Ageing foreign planes targeted in new bill from ruling-party MP
MP Vladimir Gutenev of the United Russia party has prepared and submitted to the government a bill that sets a 15-year limit on the age of foreign-made passenger aircraft allowed for use by Russian airlines.
“The draft is ready and it has been already submitted to the government for review. It proposes a limit of 15 years on calendar age of imported passenger aircraft and also demands that passenger aircraft registered in foreign jurisdictions obtain a Russian airworthiness certificate before making domestic flights,” he said in comments he made to TASS.
Gutenev added that the bill had been developed within the framework of President Vladimir Putin’s direction to increase the safety of passenger air transport in connection with the increased frequency of aircraft incidents.
He emphasized that the proposed regulations only concern passenger aircraft and do not deal with cargo, combat or experimental ones.
According to the Russian lawmaker similar restrictions have been previously introduced in China, India and Brazil.
Earlier this month, an MP from the Communist Party addressed the prime minister and prosecutor general with a request to launch a nationwide inspection of the technical condition of passenger aircraft.
The proposals were prompted by the worst air crash in modern Russian history, which happened on October 31. The Airbus A231 of the Russian airline Kogalymavia (also known as Metrojet) crashed soon after takeoff in the Egyptian resort of Sharm-el-Sheikh, killing all 224 people on board.

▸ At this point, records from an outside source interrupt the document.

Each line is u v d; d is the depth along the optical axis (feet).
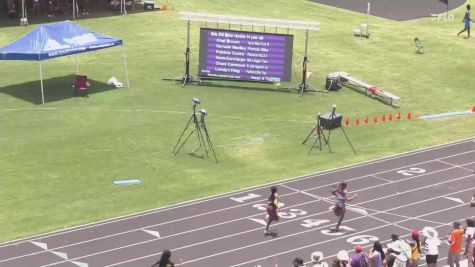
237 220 87.45
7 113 118.73
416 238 72.74
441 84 142.00
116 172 99.45
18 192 92.68
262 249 80.59
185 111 122.42
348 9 201.26
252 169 102.22
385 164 105.50
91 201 91.25
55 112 119.85
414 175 102.01
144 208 89.86
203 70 138.10
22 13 169.48
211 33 137.18
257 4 198.59
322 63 151.23
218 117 120.37
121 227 84.84
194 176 99.35
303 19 184.85
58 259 77.05
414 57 157.07
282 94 133.08
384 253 73.67
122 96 128.57
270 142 111.55
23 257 77.30
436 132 119.24
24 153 103.86
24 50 122.42
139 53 153.69
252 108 125.18
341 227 86.28
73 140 109.09
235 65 137.49
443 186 98.73
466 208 92.12
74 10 175.73
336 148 110.63
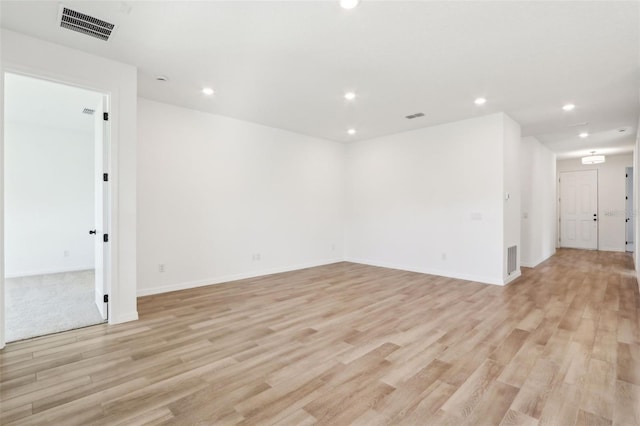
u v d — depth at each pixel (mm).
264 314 3525
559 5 2268
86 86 2998
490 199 4906
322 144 6609
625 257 7324
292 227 6055
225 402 1940
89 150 6188
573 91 3896
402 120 5219
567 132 5953
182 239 4590
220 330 3066
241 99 4254
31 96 4160
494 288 4633
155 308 3715
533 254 6328
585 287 4688
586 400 1955
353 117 5078
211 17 2445
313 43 2820
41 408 1878
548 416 1808
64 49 2879
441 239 5496
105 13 2402
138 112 4172
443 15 2398
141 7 2324
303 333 3004
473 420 1777
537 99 4176
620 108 4520
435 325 3203
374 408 1886
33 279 5207
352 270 6000
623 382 2150
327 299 4105
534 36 2678
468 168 5141
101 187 3391
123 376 2232
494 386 2113
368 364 2414
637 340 2820
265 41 2795
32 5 2303
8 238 5406
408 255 5980
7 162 5418
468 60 3121
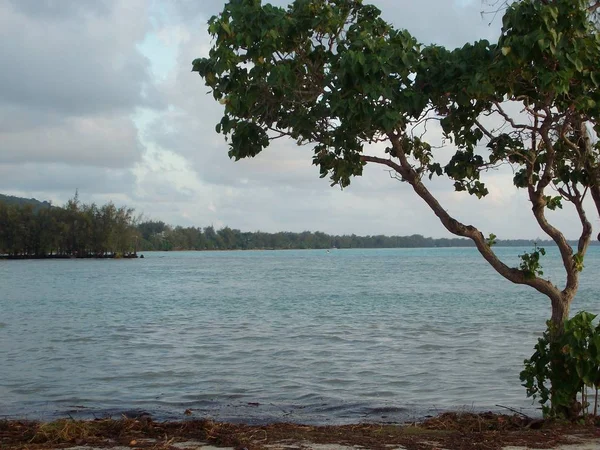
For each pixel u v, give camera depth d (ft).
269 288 159.84
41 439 25.21
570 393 25.64
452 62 23.97
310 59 24.21
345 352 58.18
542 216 27.43
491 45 23.77
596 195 28.14
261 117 24.90
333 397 40.52
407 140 28.50
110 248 452.76
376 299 122.11
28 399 40.16
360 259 464.24
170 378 46.73
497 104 24.79
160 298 131.54
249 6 22.76
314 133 25.48
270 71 22.77
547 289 27.02
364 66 21.61
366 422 33.22
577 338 24.71
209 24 22.94
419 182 26.68
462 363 51.78
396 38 23.34
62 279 213.25
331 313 96.02
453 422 28.78
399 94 23.20
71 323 85.66
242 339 67.56
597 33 23.20
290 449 23.38
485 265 318.04
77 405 38.52
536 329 73.82
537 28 21.44
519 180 28.91
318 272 255.09
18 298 134.10
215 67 22.85
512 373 47.24
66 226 440.45
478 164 28.68
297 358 55.01
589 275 201.98
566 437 24.32
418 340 65.77
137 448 23.58
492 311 96.53
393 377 46.60
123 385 44.47
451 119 26.16
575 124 26.99
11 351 60.23
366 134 25.98
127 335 71.92
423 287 157.48
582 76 22.99
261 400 39.88
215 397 40.70
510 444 23.53
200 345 63.31
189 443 24.62
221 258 524.52
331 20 23.40
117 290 158.40
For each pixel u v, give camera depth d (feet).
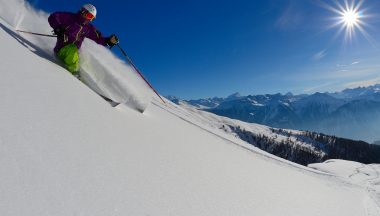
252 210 13.61
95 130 11.41
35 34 20.97
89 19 20.11
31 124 8.78
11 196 5.90
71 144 9.23
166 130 19.40
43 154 7.84
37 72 13.05
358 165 136.05
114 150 10.91
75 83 15.74
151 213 8.57
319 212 20.86
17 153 7.19
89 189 7.78
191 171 13.79
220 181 14.76
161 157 13.26
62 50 18.66
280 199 17.83
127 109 18.75
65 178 7.52
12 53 13.28
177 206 9.92
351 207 31.07
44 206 6.23
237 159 22.44
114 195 8.25
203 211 10.70
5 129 7.77
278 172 27.35
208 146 22.07
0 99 9.02
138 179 10.01
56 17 19.48
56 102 11.41
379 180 91.04
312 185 31.91
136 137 13.79
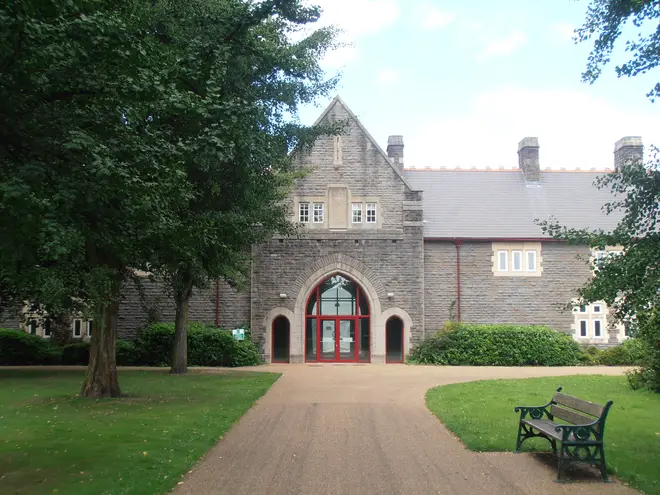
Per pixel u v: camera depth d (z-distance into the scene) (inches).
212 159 435.8
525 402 573.0
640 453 374.6
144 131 354.9
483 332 1114.7
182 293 908.6
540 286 1189.1
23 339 1112.2
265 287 1139.3
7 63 267.3
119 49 305.7
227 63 481.4
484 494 299.3
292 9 436.8
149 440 404.5
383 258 1147.9
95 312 470.0
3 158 290.7
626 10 336.5
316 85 663.8
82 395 625.6
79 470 329.1
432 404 573.3
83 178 285.7
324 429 462.3
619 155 1339.8
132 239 367.2
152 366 1076.5
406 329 1135.6
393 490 306.0
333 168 1162.0
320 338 1152.2
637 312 315.3
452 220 1232.2
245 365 1079.6
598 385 716.7
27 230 258.7
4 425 459.8
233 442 416.8
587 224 1236.5
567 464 350.0
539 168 1350.9
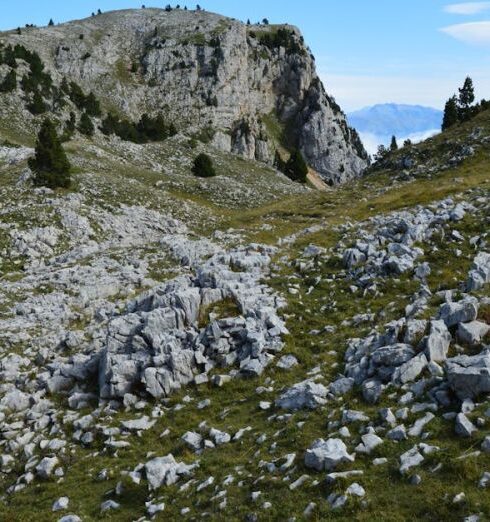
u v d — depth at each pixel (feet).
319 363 67.31
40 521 50.16
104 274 124.57
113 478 55.21
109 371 71.82
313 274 94.27
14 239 164.96
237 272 96.48
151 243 152.35
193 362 71.51
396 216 123.13
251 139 652.48
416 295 76.13
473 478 39.93
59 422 68.18
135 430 63.21
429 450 44.45
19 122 374.84
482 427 45.39
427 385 53.52
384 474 43.62
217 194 265.75
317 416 55.67
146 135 465.47
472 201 116.78
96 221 186.60
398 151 269.44
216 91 644.27
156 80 630.74
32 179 208.95
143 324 76.69
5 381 79.92
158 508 47.80
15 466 62.13
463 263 84.79
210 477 50.16
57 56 586.04
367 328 72.08
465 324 60.18
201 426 60.64
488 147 219.20
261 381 66.69
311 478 45.60
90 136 403.34
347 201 204.74
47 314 103.45
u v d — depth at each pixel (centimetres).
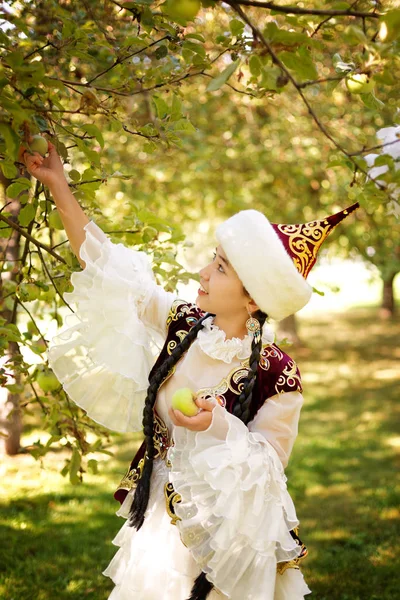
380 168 184
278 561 181
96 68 239
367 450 662
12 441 601
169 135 214
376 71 167
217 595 180
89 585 368
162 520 188
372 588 375
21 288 241
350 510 500
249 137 776
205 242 1119
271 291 178
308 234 190
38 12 225
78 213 202
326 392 938
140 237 272
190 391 177
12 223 225
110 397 205
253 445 176
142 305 204
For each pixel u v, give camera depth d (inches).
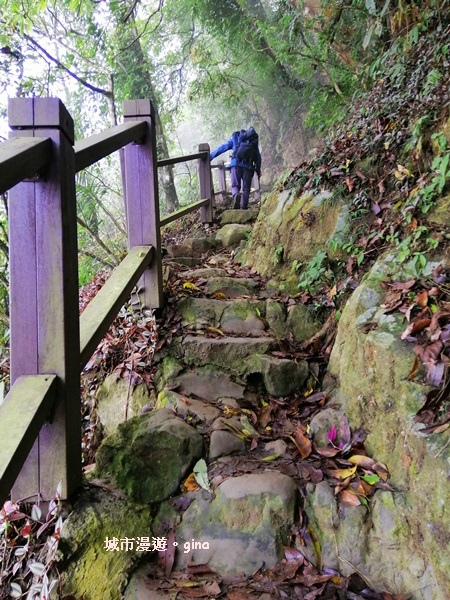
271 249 125.3
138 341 91.9
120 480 61.1
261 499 57.7
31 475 51.8
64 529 52.1
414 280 74.0
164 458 64.1
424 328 64.4
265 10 382.3
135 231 94.2
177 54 328.2
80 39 214.7
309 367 86.1
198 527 57.2
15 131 49.9
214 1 293.6
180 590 50.1
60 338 50.9
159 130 280.8
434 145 94.5
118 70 273.0
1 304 114.4
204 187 196.9
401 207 92.7
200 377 85.4
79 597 49.7
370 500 57.3
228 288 113.0
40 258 50.6
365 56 184.7
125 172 94.3
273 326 99.5
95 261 174.1
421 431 55.2
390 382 63.5
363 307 78.0
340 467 63.3
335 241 104.6
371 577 52.2
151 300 93.4
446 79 104.2
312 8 199.6
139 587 50.7
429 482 51.6
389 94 132.5
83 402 93.6
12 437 42.4
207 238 171.3
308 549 54.8
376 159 110.6
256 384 86.4
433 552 48.4
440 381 57.5
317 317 99.5
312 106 236.5
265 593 49.5
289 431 73.5
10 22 168.6
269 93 394.3
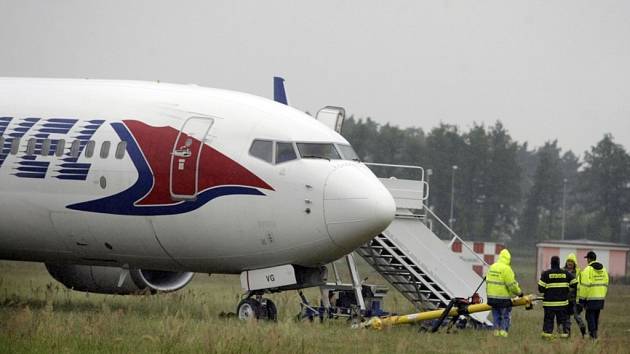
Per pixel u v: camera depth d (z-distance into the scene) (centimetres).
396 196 9650
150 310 9431
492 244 14625
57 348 6375
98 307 9762
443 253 9650
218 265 8756
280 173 8325
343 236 8250
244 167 8394
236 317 8650
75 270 9969
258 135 8475
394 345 7269
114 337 6919
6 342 6450
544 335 8288
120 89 9206
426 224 10275
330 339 7362
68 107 9200
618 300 15075
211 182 8444
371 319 8225
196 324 7675
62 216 9006
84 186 8875
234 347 6444
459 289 9412
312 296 12381
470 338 8031
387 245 9631
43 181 9025
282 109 8794
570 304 8906
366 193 8219
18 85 9588
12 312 8725
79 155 8919
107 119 8969
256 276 8612
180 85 9231
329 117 9819
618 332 9619
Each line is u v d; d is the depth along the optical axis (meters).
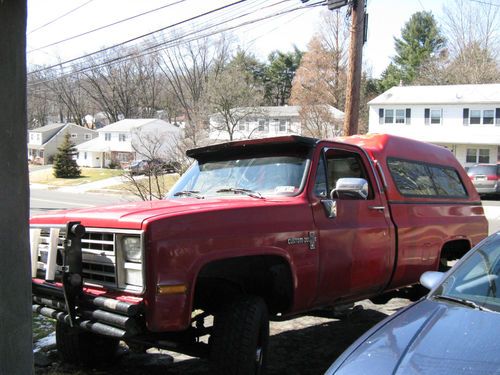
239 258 4.00
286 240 4.18
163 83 84.12
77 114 93.44
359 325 6.19
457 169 6.96
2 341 2.89
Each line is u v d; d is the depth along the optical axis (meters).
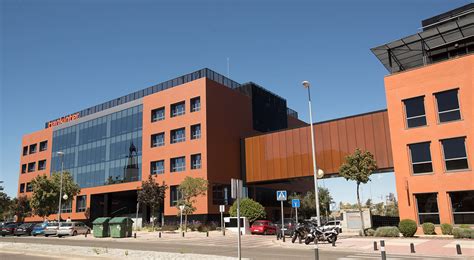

After the disaster Russia stopped all passenger flights to Egypt and those who return from that country have their luggage carried by separate flights conducted by the Emergencies Ministry.
The cause of the tragedy is still being investigated, but British and US mass media have reported that special services of those countries allegedly possess information that the crash could be a result of a terrorist attack. The Russian Foreign Ministry said that it can only cause bewilderment that such important information had not been passed to investigators.